A manufacturing company was recently served with a product liability lawsuit filed in California state court. Although the in-house litigation counsel is familiar with the Federal Rules of Civil Procedure regarding document requests, she wants to ensure that she is in compliance with California procedural rules, which she has read have been revised. She asks her outside counsel how they are responding to requests for production in California court cases.
Responding to Requests
California’s amended rule is likely to shift the discovery burden from the requesting party to the producing party. SB 370, effective January 1, 2020, amended California Code of Civil Procedure Section 2031.280 by requiring parties producing documents to identify which requests for production the documents are responsive to. Before this amendment, parties could produce documents either (1) as they are kept in the usual course of business or (2) by organizing and labeling the production to correspond with the categories in the demand. Most parties chose option 1: to produce documents as they are kept in the usual course of business.
The amended rule requires that "[a]ny documents or category of documents produced in response to a demand for inspection, copying, testing, or sampling shall be identified with the specific request number to which the documents respond." And the amended rule most likely applies in all active cases subject to the Civil Discovery Act, not just newly filed cases as legislative changes in rules of procedure are applicable to pending actions without regard to whether the action accrued before or after the amendment. The amended rule also covers electronically stored information (ESI), even though its language appears to map better to physical documents. This leaves ambiguity that courts of appeal may need to address.
Although the amendment is still new, requesting parties now have an incentive to add specific (and potentially burdensome) instructions to requests. These instructions, many of which will purport to add obligations beyond those imposed by the rule, make ESI protocols even more important than they were before the amendment. With an ESI protocol in place, both parties can agree on the form and format of document production, thus avoiding at least some disputes over compliance with the Code of Civil Procedure.
Topics to address in the ESI protocol that relate to production formats include:
- Potentially opting out of or amending SB 370 obligations
- How the SB 370 disclosures will be made (e.g., in metadata, written responses or both)

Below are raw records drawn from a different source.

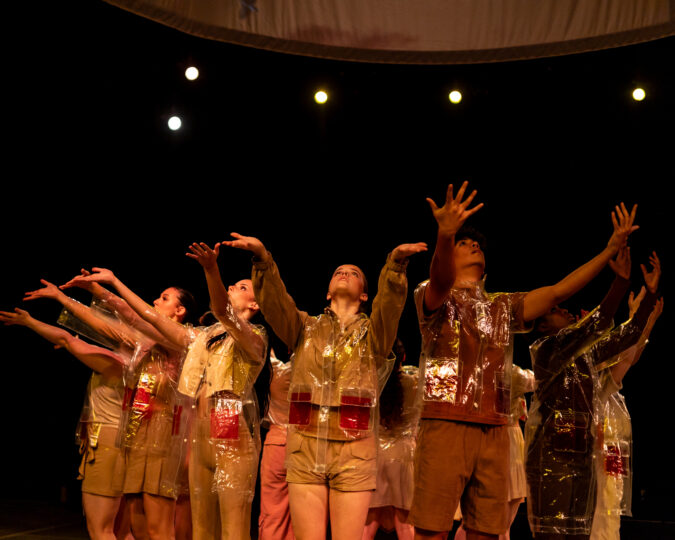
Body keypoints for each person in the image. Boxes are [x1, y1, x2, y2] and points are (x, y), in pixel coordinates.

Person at [409, 181, 639, 540]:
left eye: (477, 245)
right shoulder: (434, 295)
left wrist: (607, 250)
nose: (473, 245)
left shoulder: (502, 305)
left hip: (496, 429)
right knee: (432, 530)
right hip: (446, 422)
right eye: (463, 243)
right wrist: (444, 235)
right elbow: (439, 277)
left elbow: (559, 290)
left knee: (487, 530)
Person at [224, 232, 427, 540]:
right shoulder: (304, 328)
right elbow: (277, 303)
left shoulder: (375, 335)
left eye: (355, 273)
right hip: (305, 447)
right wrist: (262, 260)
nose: (345, 274)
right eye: (338, 272)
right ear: (328, 293)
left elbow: (389, 306)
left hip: (355, 452)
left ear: (363, 296)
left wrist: (395, 266)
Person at [525, 251, 661, 540]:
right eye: (556, 310)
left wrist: (649, 296)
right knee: (552, 534)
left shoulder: (586, 355)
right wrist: (620, 283)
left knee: (579, 535)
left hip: (582, 455)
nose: (566, 311)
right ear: (543, 324)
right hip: (551, 457)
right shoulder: (547, 350)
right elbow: (598, 322)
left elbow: (630, 334)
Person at [58, 269, 198, 540]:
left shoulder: (178, 337)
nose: (156, 301)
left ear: (179, 311)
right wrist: (70, 296)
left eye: (164, 298)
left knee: (158, 527)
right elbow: (107, 325)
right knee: (139, 526)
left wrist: (108, 285)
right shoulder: (147, 341)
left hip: (160, 433)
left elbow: (136, 315)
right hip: (135, 431)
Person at [0, 305, 126, 540]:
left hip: (108, 443)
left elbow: (66, 339)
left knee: (100, 530)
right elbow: (73, 343)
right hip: (121, 442)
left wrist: (29, 321)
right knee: (121, 530)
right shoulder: (135, 362)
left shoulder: (115, 363)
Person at [589, 288, 663, 540]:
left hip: (611, 463)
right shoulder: (594, 386)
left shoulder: (608, 392)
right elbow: (625, 359)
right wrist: (637, 318)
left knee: (609, 523)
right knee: (601, 526)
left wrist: (645, 323)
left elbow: (629, 357)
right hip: (596, 464)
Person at [453, 363, 534, 540]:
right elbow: (535, 380)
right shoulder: (511, 372)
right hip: (506, 441)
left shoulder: (482, 368)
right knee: (496, 521)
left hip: (502, 439)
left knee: (493, 521)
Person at [362, 339, 419, 540]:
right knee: (405, 525)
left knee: (368, 525)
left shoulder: (371, 384)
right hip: (404, 456)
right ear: (403, 357)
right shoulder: (414, 383)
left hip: (376, 456)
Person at [258, 352, 295, 540]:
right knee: (303, 519)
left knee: (272, 514)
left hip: (276, 443)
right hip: (304, 444)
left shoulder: (274, 370)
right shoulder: (302, 369)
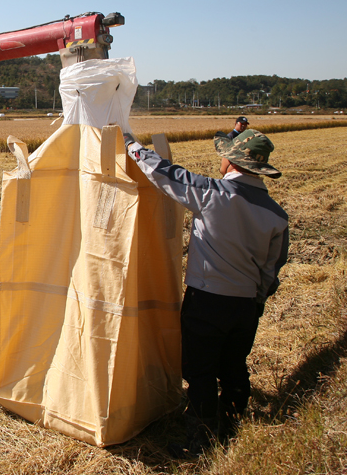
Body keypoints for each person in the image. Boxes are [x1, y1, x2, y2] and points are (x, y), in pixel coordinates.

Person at [123, 129, 289, 458]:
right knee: (234, 366)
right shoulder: (277, 216)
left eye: (224, 155)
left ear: (232, 163)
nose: (221, 159)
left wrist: (131, 145)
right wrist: (255, 304)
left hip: (207, 301)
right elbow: (272, 271)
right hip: (245, 307)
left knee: (199, 373)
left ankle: (200, 442)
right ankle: (232, 429)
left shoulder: (212, 193)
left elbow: (164, 173)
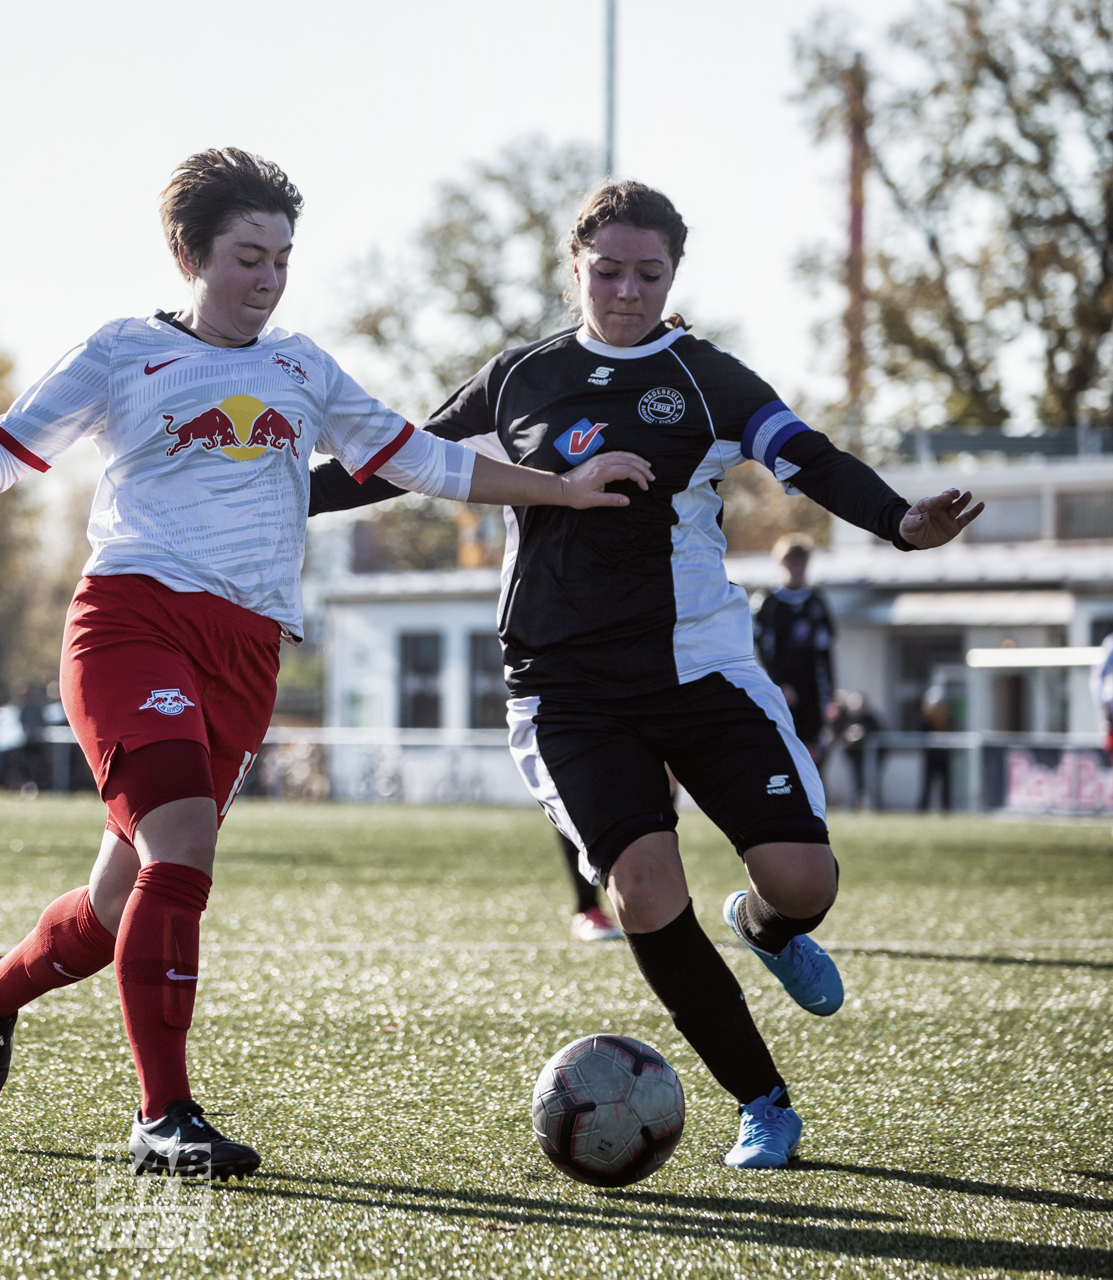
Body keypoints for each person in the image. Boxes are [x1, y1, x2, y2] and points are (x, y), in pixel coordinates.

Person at [0, 148, 654, 1179]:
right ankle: (163, 1112)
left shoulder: (302, 366)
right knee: (181, 848)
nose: (267, 280)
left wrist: (563, 487)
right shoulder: (122, 351)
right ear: (190, 254)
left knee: (110, 911)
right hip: (132, 621)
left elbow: (421, 456)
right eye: (246, 257)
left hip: (245, 651)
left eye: (281, 259)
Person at [309, 179, 983, 1169]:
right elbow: (396, 459)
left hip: (702, 667)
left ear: (673, 275)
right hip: (565, 687)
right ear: (574, 266)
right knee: (642, 884)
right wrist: (270, 493)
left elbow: (810, 457)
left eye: (648, 273)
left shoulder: (709, 378)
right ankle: (764, 1101)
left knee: (803, 878)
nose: (626, 290)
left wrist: (901, 522)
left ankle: (763, 923)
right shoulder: (518, 378)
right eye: (608, 269)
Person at [754, 536, 834, 766]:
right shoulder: (768, 603)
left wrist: (829, 695)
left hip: (811, 690)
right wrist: (778, 684)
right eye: (791, 565)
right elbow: (761, 651)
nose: (797, 570)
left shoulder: (816, 603)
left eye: (801, 564)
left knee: (812, 752)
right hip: (779, 691)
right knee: (781, 752)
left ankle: (812, 801)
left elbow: (825, 652)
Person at [919, 683, 954, 812]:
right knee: (927, 785)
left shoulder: (947, 718)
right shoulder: (926, 719)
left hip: (944, 756)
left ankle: (947, 810)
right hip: (931, 756)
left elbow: (951, 731)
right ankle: (923, 810)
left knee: (945, 786)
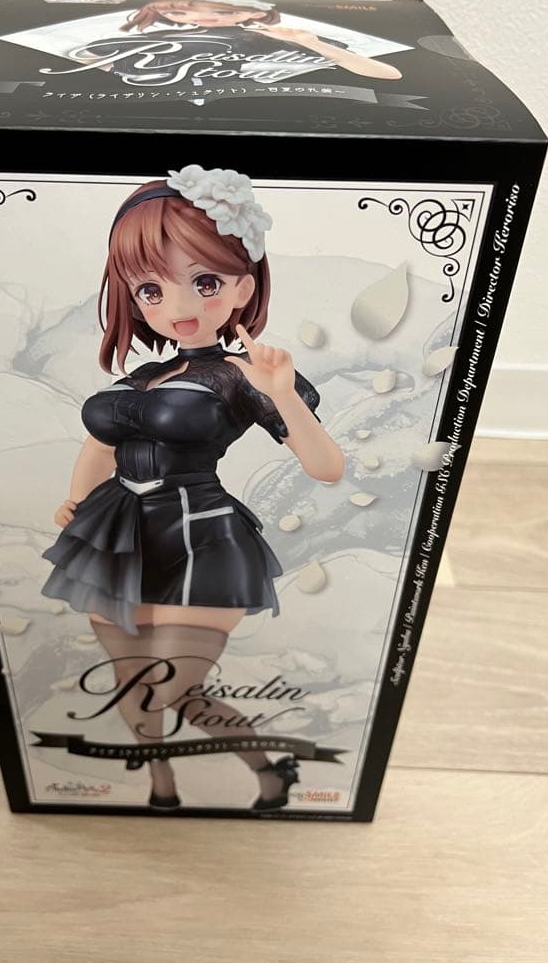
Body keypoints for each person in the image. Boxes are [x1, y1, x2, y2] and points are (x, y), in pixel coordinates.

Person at [40, 164, 345, 810]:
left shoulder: (244, 374)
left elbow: (326, 467)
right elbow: (100, 445)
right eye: (151, 289)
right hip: (115, 535)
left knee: (178, 687)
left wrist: (285, 395)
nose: (177, 307)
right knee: (132, 682)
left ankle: (268, 771)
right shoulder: (141, 377)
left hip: (200, 537)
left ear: (243, 286)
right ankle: (162, 786)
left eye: (204, 282)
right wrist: (77, 501)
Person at [60, 0, 404, 82]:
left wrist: (310, 42)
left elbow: (388, 74)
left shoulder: (285, 37)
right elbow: (87, 58)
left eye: (224, 12)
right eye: (179, 13)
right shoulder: (164, 37)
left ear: (251, 12)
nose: (202, 18)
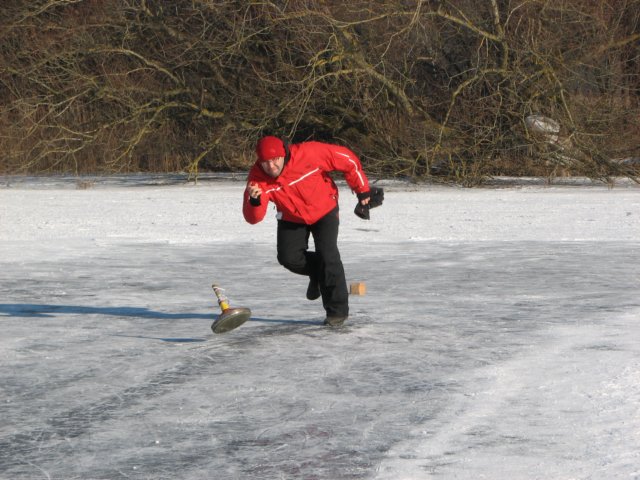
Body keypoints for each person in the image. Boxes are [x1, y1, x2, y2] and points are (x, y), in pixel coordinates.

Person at [243, 136, 383, 326]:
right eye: (265, 162)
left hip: (324, 208)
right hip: (292, 216)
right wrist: (255, 201)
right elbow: (253, 218)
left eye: (275, 159)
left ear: (283, 153)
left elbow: (347, 159)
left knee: (328, 255)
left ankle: (337, 313)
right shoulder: (257, 178)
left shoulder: (308, 153)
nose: (271, 166)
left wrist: (362, 189)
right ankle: (318, 273)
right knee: (288, 258)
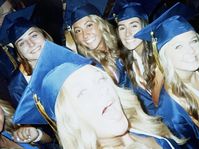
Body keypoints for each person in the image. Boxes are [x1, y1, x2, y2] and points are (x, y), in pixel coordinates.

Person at [13, 40, 184, 148]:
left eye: (100, 80)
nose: (102, 90)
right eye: (82, 92)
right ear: (71, 119)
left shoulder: (143, 128)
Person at [135, 2, 199, 149]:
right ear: (163, 56)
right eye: (178, 46)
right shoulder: (171, 110)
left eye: (193, 41)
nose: (190, 51)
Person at [108, 0, 166, 113]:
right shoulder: (124, 65)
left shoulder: (162, 56)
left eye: (134, 25)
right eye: (122, 28)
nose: (127, 33)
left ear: (145, 26)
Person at [64, 0, 131, 88]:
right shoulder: (91, 68)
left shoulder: (124, 44)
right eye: (78, 31)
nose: (85, 34)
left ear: (101, 24)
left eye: (89, 25)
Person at [0, 5, 53, 108]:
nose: (31, 44)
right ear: (19, 52)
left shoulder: (67, 56)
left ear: (45, 35)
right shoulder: (19, 87)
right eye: (22, 43)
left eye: (34, 35)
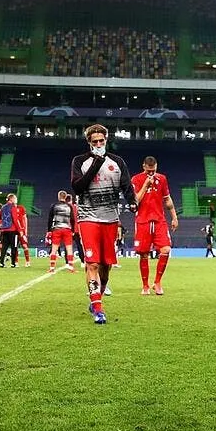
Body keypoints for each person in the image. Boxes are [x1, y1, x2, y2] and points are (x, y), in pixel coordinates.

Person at [70, 124, 136, 324]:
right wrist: (96, 163)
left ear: (106, 140)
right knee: (92, 263)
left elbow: (126, 185)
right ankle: (97, 307)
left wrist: (132, 201)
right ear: (89, 143)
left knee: (106, 266)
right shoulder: (79, 161)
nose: (98, 144)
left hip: (110, 219)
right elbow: (78, 187)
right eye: (94, 142)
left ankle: (97, 294)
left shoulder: (117, 162)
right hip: (88, 218)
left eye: (101, 141)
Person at [131, 155, 179, 294]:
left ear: (156, 167)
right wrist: (146, 184)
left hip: (159, 220)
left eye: (153, 170)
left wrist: (174, 217)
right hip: (143, 221)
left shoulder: (162, 179)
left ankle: (157, 282)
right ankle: (145, 285)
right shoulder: (136, 179)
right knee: (144, 254)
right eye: (148, 171)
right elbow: (136, 201)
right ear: (144, 167)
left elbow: (167, 199)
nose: (151, 173)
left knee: (165, 250)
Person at [46, 190, 77, 273]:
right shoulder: (69, 207)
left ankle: (52, 268)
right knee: (69, 248)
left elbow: (50, 219)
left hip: (57, 229)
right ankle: (71, 267)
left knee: (54, 249)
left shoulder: (54, 206)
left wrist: (49, 230)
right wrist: (73, 230)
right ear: (65, 197)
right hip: (67, 229)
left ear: (58, 196)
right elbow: (73, 219)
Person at [0, 194, 21, 268]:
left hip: (4, 230)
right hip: (13, 230)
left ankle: (1, 263)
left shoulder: (3, 207)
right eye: (15, 198)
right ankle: (13, 263)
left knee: (4, 247)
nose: (16, 200)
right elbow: (15, 219)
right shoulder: (13, 207)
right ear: (12, 199)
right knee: (14, 247)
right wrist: (20, 230)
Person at [14, 197, 32, 267]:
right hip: (14, 231)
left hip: (22, 230)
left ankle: (27, 261)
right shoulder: (11, 209)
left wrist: (25, 230)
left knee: (25, 246)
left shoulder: (21, 208)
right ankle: (16, 262)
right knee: (15, 247)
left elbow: (25, 218)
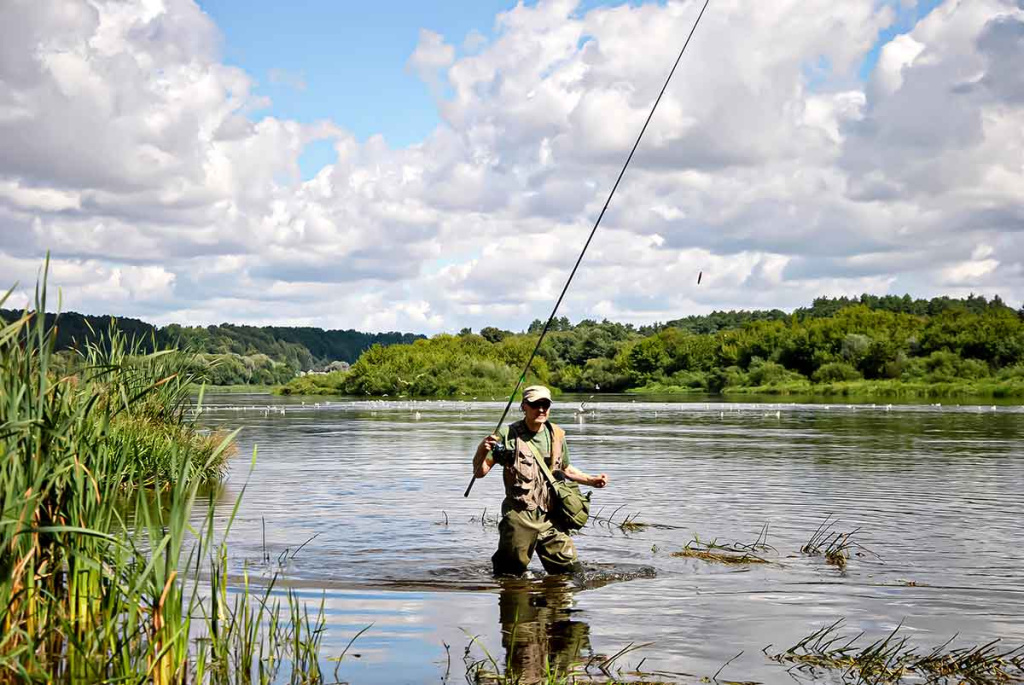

- Treatment of documents (and families) responsive to more than one request
- Timing of the SB 370 disclosure
- Whether and how documents produced affirmatively (i.e., not produced in response to any request) will be treated
- Whether documents produced in response to contention interrogatories—i.e., documents that lawyers contend support claims and defenses—are subject to SB 370 disclosure
Even with an ESI protocol in place, the amendment still gives requesting parties an incentive to seek broader and more expensive discovery. As a result, much of the burden of review shifts from requesting to producing parties, and, thus, producing parties may seek to contest objections aggressively. Such a response could erase any cost and burden savings that the amendment might otherwise hope to achieve.